Drills: Alphabet Drills, One Arm Drill, Catch-Up Drill.
Streamline Body Position
This means getting your body long and thin to reduce drag. You should look like a torpedo in the water. When you extend your arm forward, try to press your shoulder against your head and against your ear while you keep your head down, facing the bottom of the pool–don’t look forward! As you reach your hand forward, shrug your shoulder to further extend your arm. The key to being streamlined is to keep your arm next to your ear as you reach forward and glide. Remember to keep the arm straight.
Drills: One Arm Drill, Catch-Up Drill.
Horizontal Body Position
Remaining in a horizontal position is critical in efficient swimming. When you kick, your heels should just break the surface of the water. Do not allow your knees or feet to move outside your frontal profile. A slight, slow kick is usually all that’s necessary to keep your feet at the surface. Kicking will not help you move faster, it uses an incredible amount of energy for very little propulsion. Also, you runners need to work on pointing your toes straight back, instead of at the pool bottom.

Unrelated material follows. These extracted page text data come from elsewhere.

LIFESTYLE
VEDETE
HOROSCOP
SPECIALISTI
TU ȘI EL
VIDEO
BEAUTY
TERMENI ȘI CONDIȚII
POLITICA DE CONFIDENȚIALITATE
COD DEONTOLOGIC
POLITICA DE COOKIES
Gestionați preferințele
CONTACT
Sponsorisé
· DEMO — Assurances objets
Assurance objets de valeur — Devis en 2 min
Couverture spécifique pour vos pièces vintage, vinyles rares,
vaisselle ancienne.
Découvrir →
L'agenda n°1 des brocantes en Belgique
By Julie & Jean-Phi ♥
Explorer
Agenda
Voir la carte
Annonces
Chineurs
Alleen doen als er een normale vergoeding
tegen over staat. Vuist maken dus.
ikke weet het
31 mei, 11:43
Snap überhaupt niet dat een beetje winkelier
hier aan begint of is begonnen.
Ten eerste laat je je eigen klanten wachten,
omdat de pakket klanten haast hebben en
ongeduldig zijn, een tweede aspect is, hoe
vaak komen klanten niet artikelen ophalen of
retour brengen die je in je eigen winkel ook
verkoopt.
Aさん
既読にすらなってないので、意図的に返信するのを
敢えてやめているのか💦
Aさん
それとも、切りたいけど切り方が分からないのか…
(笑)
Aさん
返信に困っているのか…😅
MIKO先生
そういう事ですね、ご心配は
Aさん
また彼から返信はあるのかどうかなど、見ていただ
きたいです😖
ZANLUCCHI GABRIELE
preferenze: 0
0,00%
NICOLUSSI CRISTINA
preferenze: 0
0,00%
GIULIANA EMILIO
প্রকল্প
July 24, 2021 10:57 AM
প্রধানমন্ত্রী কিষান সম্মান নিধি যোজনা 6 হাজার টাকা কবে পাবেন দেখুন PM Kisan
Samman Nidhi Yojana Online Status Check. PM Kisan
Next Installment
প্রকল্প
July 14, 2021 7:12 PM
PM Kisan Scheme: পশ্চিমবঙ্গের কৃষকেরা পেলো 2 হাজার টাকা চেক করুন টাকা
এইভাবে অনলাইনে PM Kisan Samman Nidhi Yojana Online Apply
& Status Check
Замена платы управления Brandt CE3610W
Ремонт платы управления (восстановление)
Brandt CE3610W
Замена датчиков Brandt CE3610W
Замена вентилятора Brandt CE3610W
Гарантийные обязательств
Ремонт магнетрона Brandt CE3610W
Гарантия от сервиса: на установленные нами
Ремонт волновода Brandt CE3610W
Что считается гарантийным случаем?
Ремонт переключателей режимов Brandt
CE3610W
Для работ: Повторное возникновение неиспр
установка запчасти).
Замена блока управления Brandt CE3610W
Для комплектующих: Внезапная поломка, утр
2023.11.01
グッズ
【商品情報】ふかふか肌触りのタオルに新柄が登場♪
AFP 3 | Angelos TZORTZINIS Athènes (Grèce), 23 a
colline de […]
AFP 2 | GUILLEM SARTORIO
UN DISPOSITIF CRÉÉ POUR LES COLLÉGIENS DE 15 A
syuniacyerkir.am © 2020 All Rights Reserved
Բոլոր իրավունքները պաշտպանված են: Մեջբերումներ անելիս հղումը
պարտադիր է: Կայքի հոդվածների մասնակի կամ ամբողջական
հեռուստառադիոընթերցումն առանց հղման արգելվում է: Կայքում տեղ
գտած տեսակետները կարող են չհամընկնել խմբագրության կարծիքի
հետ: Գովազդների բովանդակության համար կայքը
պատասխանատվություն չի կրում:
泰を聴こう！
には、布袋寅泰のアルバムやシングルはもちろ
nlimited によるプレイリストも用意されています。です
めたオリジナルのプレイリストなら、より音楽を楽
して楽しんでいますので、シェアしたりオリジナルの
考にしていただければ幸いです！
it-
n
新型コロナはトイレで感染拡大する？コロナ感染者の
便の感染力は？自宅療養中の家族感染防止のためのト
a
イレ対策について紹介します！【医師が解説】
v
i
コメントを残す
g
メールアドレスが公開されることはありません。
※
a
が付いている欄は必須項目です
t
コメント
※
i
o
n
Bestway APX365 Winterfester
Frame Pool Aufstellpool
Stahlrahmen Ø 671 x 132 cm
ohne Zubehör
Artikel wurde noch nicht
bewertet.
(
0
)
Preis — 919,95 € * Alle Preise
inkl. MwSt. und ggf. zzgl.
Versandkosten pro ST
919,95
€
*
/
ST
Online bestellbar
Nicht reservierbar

Drills: One Arm Drill and Catch-Up Drill (with a kick board and fins.)
Rotating your torso will improve your position as you breathe, and help you remain streamline and horizontal. Your arm will extend naturally as you roll and complete the opposite arm pull. A key element of open water technique is your body roll. You should be rolling onto your side with each stroke. This reduces drag, makes your stroke efficient and helps reduce the energy needed to recover after each stroke. Torso rotation starts at your hip, just like when you swing a baseball bat or a golf club.
Drills: S&M Drill, Dial Soap Drill, No-Arm Drill.
Pull / Power Phase and Recovery
Although many people focus on the Pull / Power Phase of the stroke in order to improve swimming, your swimming will be faster and easier if you master the first four keys. The Pull / Power Phase is about “grabbing” the water. Most people attempt to move their hand from in front of their body to along side their hip. To be efficient and fast, you must grab the water and pull your body past your hand. Think about it this way: your hand shouldn’t move very much from the point you grab the water until you lift your hand out of the water. Your body moves, your hands stay still pushing against the water.